The UK Government must immediately end all overseas fossil fuel support, and transfer this support to zero-carbon energy development. It is completely feasible for the UK to end this support. There is no climate, energy poverty or development reason to continue funding fossil fuels. 

This fossil fuel support runs counter to article 2.1(c) of the Paris Agreement (that financial flows must align with ‘low greenhouse gas emissions and climate-resilient development’), which the Government claims to support. Theresa May previously said that ODA needs to ‘support the transition to lower greenhouse gas emissions,’ but it is not clear what this means. 

The UK is lagging behind. The European Investment Bank, the world’s largest public bank, has announced it will end all its fossil fuel support within two years. BPIFrance, the French export credit agency, will end coal support soon and will restrict oil and gas. Many other countries are examining their overseas support. In the UK, an inquiry by the Environmental Audit Committee called for an end to UK Export Finance fossil fuel support by 2021, a call echoed by Ban Ki-Moon.  The International Development Select Committee have noted how fossil fuel support undermines UK aid goals.  

Potential impact

The International Energy Agency noted in 2018 that ‘energy investment is increasingly underpinned by governments.’  That means that public finance plays a key role in funding fossil fuels. The UK is a major world player in providing this planet-killing finance.

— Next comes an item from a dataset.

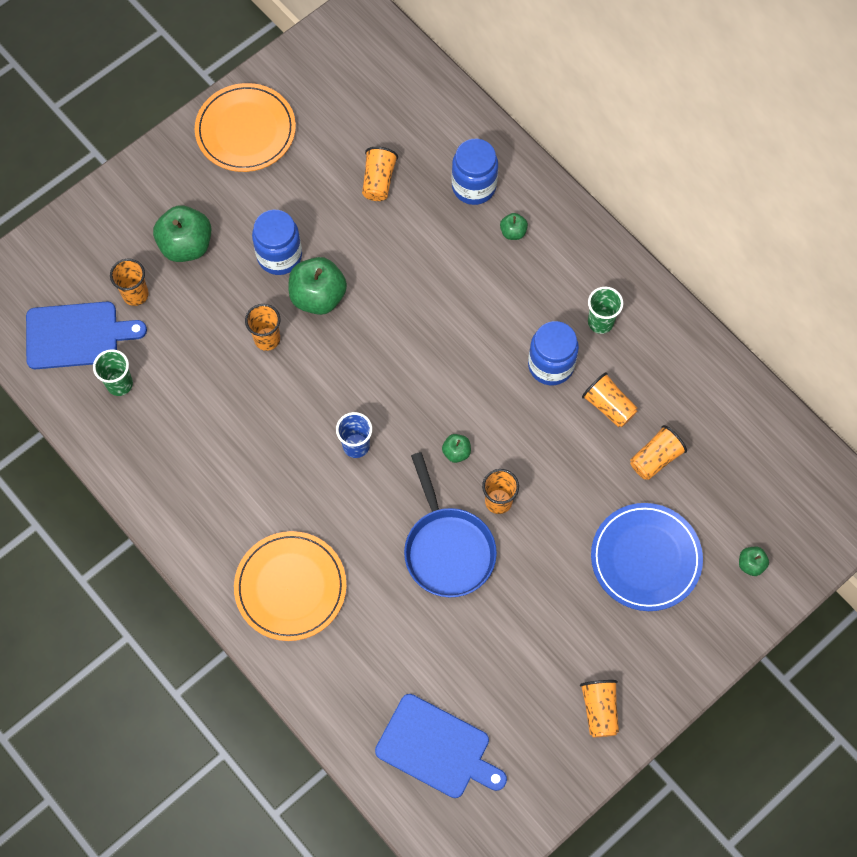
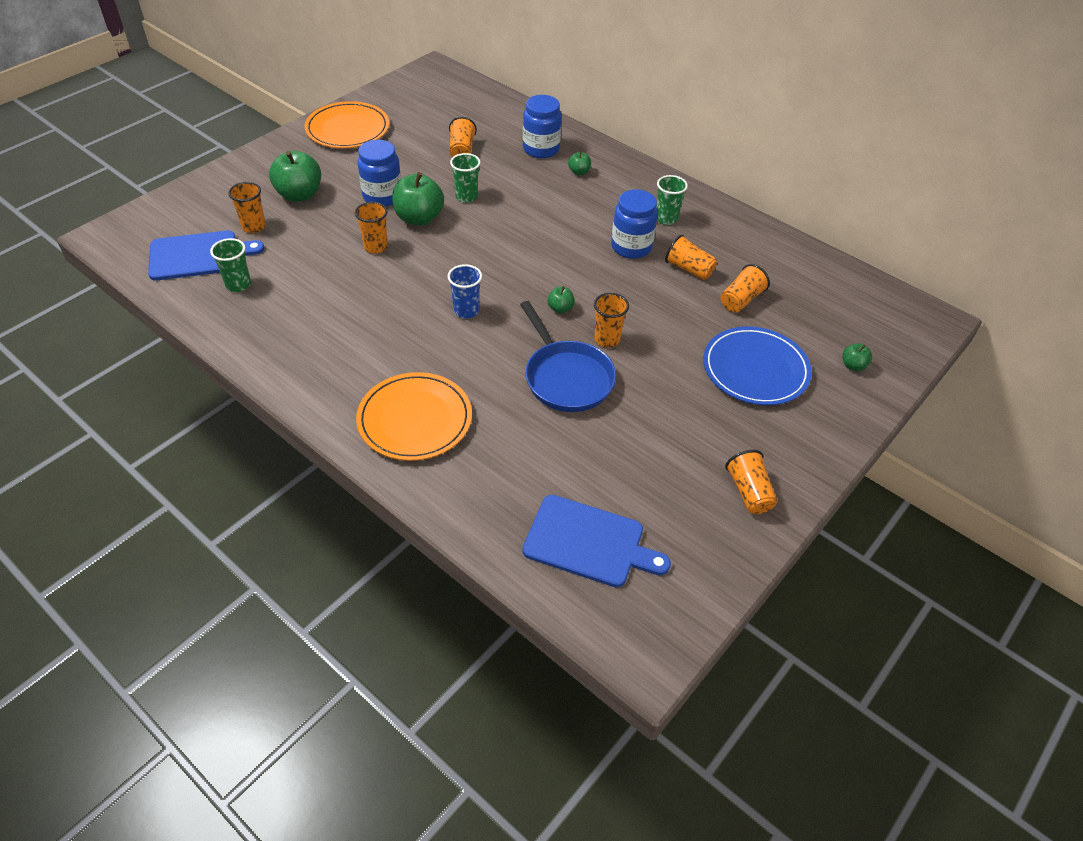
camera: 10 degrees left, 20 degrees down
(375, 264) = (466, 197): none -> green cup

By cutting off the financial flows to fossil fuels, we can not only disrupt fossil fuel projects, but also create a domino effect where other states have to follow the UK.

For example, if UK ODA money to fossil fuels ended, it would embolden campaigners in other countries and would make it far harder for other countries to justify continuing to fund fossil fuels. If UK Export Finance - the world’s first export credit agency – ended fossil fuel support, other export credit agencies would follow. 

The UK can’t be a climate leader without ending overseas fossil fuel support.